Accennando poi ai film da cui ha preso spunto per lavorare sul proprio personaggio, ha affermato: «Quello che credo si veda alla fine del secondo capitolo, e per tutto il terzo, è come Matthew McConaughey in Interstellar, Heath Ledger ne Il cavaliere oscuro e Marlon Brando in Apocalypse Now e cose del genere. Anzi, aspettate, fatemi riformulare tutto! Non posso mettermi nella stessa barca. Diciamo solo che questi film sono stati una fonte d'ispirazione sorprendente». Ricordando il sorprendente lavoro compiuto dall’amico e collega Oscar Isaac, ha continuato: «Si è accostato al personaggio in modo shakespeariano, interpretandolo con intensità. Mi ha spinto a prendermi la maggiore libertà possibile».
Con ancora impresse le emozioni di quando, per la prima volta, si è gettato a capofitto nell’ambientazione sci-fi della serie, ha aggiunto: «Sono rimasto spiazzato dall'atmosfera futuristica. Ero reduce da Beautiful Boy e Chiamami col tuo nome, film molto più naturalistici, e questo era un film enorme, quindi mi sentivo intimidito. Ma soprattutto in questo terzo film, tutte le cose fantastiche che si vedono sullo schermo derivano dalla libertà di movimento e di scelta. E con Denis, abbiamo davvero trovato un buon ritmo. È il capitolo più inquietante. È un grande cambiamento».
Accennando infine all’impegno profuso in questa sua ultima partecipazione, ha concluso: «Nel primo Dune, avevamo una sequenza con l'ornitottero che ho avuto modo di ripetere nel terzo, ma questa volta ero molto più preparato. In Dune 3, a differenza del primo film, ho iniziato presto a prepararmi e ho studiato il pannello di controllo. Volevo sapere a cosa servisse ogni pulsante e inventarmi una dinamica. Questa è stata la mia ultima volta in un film di Dune; quindi, volevo concentrarmi al massimo sulla sacralità del progetto».

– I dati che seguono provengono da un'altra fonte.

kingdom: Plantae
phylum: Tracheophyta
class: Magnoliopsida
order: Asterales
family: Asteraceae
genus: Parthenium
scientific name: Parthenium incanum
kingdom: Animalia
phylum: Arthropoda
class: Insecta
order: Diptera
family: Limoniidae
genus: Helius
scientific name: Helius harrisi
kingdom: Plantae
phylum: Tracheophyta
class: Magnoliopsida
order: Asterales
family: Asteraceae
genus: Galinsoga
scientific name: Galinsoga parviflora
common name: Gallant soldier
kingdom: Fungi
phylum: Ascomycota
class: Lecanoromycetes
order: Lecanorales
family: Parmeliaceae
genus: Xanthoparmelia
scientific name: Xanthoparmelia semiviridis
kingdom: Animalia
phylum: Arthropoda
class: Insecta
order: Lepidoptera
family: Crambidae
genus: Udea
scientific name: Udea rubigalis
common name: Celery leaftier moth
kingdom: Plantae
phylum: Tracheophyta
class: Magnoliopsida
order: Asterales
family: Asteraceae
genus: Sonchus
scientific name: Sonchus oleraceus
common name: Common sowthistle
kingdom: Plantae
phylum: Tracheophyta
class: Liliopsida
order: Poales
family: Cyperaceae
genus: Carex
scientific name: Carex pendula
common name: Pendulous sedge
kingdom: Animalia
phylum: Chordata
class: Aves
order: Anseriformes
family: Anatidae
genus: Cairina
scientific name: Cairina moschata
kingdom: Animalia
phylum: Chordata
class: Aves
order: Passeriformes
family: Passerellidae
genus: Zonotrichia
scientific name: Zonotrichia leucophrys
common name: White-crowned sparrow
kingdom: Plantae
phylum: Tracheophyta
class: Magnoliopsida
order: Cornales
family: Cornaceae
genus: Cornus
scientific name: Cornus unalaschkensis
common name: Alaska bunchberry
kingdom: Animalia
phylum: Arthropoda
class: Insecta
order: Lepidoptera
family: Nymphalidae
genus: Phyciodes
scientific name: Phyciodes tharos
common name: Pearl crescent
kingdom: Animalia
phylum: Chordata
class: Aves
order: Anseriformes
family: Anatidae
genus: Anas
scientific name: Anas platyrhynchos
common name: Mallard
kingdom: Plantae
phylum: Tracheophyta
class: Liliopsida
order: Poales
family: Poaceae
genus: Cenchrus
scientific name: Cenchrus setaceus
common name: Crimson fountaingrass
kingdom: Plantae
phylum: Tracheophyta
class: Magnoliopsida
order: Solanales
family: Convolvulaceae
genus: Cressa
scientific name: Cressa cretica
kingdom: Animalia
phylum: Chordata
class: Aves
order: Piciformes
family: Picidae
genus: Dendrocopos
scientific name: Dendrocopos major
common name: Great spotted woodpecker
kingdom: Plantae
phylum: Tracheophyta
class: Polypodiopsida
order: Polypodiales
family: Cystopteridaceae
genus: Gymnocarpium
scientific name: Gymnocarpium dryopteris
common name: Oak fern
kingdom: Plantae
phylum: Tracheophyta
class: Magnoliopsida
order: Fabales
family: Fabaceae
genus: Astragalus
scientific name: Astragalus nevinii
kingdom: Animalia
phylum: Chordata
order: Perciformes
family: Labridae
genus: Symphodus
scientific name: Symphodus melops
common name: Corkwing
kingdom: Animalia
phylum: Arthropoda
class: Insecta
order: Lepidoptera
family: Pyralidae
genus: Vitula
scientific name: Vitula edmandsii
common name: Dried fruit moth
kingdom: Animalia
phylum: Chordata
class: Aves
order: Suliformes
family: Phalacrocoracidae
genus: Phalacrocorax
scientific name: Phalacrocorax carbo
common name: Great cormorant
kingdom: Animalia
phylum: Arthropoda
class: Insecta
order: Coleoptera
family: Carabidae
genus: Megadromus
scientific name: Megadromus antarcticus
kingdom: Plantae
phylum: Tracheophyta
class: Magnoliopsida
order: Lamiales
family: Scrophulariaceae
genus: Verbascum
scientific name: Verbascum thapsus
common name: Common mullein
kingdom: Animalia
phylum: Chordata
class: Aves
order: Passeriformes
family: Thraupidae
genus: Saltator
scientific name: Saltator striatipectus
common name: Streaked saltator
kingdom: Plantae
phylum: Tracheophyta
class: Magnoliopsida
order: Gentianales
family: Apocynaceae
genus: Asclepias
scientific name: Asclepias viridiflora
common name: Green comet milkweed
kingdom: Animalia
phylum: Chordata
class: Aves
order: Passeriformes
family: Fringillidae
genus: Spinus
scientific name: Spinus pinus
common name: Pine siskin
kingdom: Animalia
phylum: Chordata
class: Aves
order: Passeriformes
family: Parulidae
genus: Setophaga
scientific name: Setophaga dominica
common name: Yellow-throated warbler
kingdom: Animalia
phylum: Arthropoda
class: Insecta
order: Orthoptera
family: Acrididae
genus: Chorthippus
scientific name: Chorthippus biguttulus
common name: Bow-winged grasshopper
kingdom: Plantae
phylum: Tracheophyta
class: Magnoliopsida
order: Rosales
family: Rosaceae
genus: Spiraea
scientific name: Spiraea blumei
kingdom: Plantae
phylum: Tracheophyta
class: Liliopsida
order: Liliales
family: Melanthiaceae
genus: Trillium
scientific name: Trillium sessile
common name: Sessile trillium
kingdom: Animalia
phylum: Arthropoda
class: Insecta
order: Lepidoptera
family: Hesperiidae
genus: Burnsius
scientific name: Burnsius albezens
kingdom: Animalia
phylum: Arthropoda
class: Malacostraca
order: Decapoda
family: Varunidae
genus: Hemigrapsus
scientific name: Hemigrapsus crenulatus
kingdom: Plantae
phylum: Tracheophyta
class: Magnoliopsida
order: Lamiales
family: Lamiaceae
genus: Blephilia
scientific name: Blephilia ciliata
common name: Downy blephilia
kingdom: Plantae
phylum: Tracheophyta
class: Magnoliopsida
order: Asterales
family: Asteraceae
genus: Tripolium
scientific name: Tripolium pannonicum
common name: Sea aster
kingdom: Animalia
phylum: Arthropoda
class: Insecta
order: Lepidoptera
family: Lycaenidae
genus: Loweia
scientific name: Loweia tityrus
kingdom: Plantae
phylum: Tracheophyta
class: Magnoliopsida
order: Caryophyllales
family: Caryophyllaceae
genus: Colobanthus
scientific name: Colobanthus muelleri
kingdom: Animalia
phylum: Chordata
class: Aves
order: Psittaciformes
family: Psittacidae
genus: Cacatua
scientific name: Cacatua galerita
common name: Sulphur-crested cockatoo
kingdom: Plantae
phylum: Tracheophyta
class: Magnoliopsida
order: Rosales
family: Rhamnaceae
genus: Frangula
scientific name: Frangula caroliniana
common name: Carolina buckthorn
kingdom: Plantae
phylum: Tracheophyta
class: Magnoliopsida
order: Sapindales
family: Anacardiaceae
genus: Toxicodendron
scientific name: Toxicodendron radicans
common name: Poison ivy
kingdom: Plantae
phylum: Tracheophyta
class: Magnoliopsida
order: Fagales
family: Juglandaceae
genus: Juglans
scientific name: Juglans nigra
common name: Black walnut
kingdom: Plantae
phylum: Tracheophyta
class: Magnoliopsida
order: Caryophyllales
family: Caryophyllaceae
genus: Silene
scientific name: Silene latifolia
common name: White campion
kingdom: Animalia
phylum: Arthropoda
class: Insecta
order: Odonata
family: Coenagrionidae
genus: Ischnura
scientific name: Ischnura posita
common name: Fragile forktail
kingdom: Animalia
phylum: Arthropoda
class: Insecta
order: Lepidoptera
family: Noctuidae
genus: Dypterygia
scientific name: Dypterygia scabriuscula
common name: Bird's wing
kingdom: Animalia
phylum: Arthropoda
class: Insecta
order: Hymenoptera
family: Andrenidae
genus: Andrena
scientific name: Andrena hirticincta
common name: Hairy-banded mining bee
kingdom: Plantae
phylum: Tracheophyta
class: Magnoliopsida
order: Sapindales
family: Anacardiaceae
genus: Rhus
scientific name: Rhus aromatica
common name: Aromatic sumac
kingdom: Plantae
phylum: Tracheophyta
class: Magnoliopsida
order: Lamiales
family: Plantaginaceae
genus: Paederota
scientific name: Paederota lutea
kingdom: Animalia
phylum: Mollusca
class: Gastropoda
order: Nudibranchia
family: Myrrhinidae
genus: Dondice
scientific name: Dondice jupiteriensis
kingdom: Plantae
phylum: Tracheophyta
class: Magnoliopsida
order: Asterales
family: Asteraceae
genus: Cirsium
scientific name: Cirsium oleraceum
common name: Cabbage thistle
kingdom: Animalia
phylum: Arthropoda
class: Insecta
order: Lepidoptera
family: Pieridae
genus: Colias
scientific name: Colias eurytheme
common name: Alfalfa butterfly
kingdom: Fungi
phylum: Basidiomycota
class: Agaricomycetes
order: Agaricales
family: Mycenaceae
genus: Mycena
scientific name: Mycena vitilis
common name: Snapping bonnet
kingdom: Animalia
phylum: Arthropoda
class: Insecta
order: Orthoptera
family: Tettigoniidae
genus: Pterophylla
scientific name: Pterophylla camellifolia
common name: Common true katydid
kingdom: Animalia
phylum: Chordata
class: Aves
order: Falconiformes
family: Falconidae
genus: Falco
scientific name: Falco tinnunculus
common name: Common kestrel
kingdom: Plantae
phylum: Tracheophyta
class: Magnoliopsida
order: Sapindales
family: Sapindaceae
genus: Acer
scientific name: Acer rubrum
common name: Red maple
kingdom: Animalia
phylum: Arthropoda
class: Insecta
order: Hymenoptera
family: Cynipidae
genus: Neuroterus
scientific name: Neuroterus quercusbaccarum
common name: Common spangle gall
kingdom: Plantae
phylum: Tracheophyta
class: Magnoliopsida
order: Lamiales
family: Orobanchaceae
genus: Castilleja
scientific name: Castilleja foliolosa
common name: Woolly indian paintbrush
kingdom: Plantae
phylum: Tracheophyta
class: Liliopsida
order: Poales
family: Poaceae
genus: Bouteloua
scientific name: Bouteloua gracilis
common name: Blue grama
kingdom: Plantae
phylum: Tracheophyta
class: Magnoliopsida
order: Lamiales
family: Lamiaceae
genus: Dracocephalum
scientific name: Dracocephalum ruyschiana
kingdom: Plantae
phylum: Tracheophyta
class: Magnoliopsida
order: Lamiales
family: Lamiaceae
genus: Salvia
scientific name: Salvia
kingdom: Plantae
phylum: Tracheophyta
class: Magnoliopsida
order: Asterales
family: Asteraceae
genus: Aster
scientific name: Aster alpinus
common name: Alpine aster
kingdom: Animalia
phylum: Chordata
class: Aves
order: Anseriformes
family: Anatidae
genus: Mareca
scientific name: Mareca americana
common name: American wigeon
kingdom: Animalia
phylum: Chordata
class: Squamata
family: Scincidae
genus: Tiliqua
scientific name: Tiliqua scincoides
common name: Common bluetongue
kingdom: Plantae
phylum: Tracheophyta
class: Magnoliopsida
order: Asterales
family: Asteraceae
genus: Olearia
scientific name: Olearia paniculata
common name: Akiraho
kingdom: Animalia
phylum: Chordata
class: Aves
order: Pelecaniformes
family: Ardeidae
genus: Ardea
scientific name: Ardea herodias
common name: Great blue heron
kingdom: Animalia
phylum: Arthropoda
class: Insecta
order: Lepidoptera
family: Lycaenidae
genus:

Con la pubblicazione del primo trailer ufficiale da parte di Warner Bros. a inizio luglio, “Dune - Parte Tre” ha già registrato cifre da record, superando sul social X gli 8,2 milioni di visualizzazioni e collezionando un numero altrettanto considerevole di impressioni online. Tra i vari post, hanno colpitocommenti come l’inequivocabile “cinema allo stato puro” o l’ironia di alcuniutenti, che hanno scherzato sul rischio di una “carenza di popcorn la sera della prima”.
Ancora più interessanti, tuttavia, sono stati i pareri di altri fan che, con questo terzo appuntamento, ritengono la saga cinematografica di “Dune” ormai paragonabile a mostri sacri come “Il Signore degli Anelli” e “Il Cavaliere Oscuro”. Osservazioni che, meglio di qualsiasi altra, chiariscono l’ambizione dietro al film e la volontà di chiudere il cerchio con il migliore degli esiti possibili.